◆ Task statement
Across these entries, work out how many lines carry the string "neck", and give only that number.

◆ Data to examine
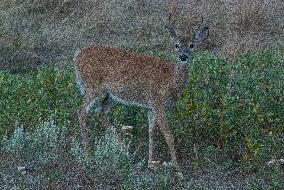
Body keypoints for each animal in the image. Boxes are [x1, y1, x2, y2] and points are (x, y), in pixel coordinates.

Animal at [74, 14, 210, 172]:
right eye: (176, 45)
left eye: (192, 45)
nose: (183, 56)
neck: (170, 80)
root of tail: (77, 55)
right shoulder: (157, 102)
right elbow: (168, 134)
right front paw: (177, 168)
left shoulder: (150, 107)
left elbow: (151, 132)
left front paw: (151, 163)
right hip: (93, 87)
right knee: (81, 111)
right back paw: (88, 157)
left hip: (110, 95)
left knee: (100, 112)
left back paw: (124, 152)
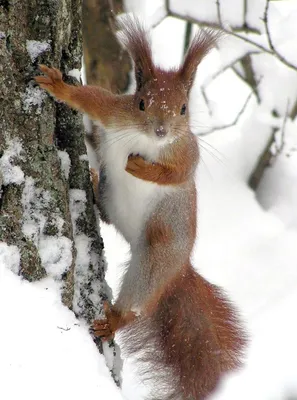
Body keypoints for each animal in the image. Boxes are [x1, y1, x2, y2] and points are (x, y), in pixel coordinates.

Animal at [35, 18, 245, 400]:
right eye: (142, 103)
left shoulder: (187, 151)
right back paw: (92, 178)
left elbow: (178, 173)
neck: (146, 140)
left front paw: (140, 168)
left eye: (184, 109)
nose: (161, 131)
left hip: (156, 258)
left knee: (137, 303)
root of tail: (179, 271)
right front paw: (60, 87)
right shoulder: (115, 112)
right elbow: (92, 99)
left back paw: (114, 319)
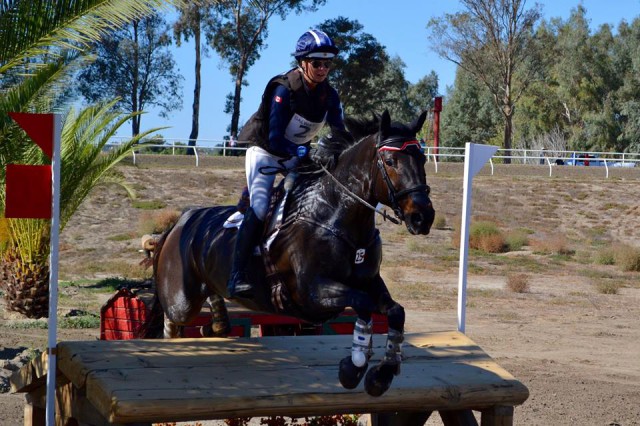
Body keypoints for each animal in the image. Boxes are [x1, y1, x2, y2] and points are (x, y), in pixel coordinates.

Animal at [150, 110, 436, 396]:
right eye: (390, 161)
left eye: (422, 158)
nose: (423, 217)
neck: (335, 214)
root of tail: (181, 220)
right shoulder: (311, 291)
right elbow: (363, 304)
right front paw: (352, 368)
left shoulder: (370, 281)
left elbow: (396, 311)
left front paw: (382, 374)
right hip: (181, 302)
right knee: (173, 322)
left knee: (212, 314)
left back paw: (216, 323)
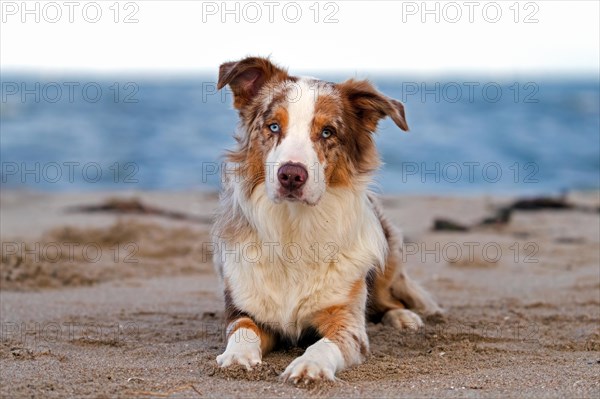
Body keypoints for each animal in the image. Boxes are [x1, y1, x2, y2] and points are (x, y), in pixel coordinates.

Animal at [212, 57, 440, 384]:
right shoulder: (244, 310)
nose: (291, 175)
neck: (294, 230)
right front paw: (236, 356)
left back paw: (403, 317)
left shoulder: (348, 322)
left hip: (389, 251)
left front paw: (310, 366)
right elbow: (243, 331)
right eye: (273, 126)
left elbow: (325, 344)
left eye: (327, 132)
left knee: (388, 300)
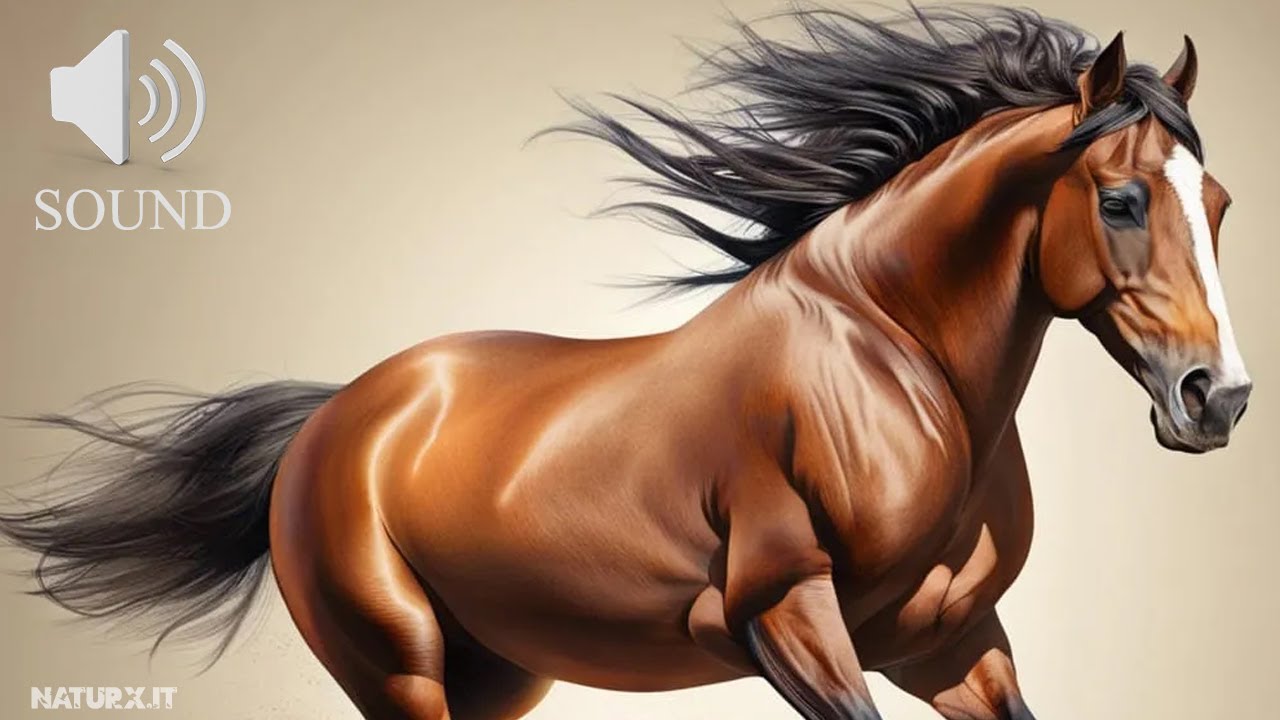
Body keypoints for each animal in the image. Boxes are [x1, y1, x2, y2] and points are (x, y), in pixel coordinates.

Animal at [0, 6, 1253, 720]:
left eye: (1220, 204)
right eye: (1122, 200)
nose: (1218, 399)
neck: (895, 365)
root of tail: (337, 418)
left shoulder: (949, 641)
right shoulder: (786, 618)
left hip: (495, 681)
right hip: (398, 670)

==

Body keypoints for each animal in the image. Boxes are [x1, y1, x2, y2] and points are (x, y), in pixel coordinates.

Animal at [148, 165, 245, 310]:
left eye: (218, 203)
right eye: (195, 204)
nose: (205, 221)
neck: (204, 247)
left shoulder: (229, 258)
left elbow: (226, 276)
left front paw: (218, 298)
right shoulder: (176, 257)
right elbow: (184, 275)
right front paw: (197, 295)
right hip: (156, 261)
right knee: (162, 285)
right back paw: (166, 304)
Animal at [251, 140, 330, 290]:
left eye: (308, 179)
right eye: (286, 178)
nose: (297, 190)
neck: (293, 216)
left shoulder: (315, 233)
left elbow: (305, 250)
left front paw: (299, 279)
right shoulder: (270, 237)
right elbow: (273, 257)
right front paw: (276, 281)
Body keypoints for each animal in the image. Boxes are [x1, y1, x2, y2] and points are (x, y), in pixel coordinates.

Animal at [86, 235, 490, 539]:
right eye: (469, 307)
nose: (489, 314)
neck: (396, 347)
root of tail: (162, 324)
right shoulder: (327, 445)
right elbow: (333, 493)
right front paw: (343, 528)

◆ Response for this exercise
8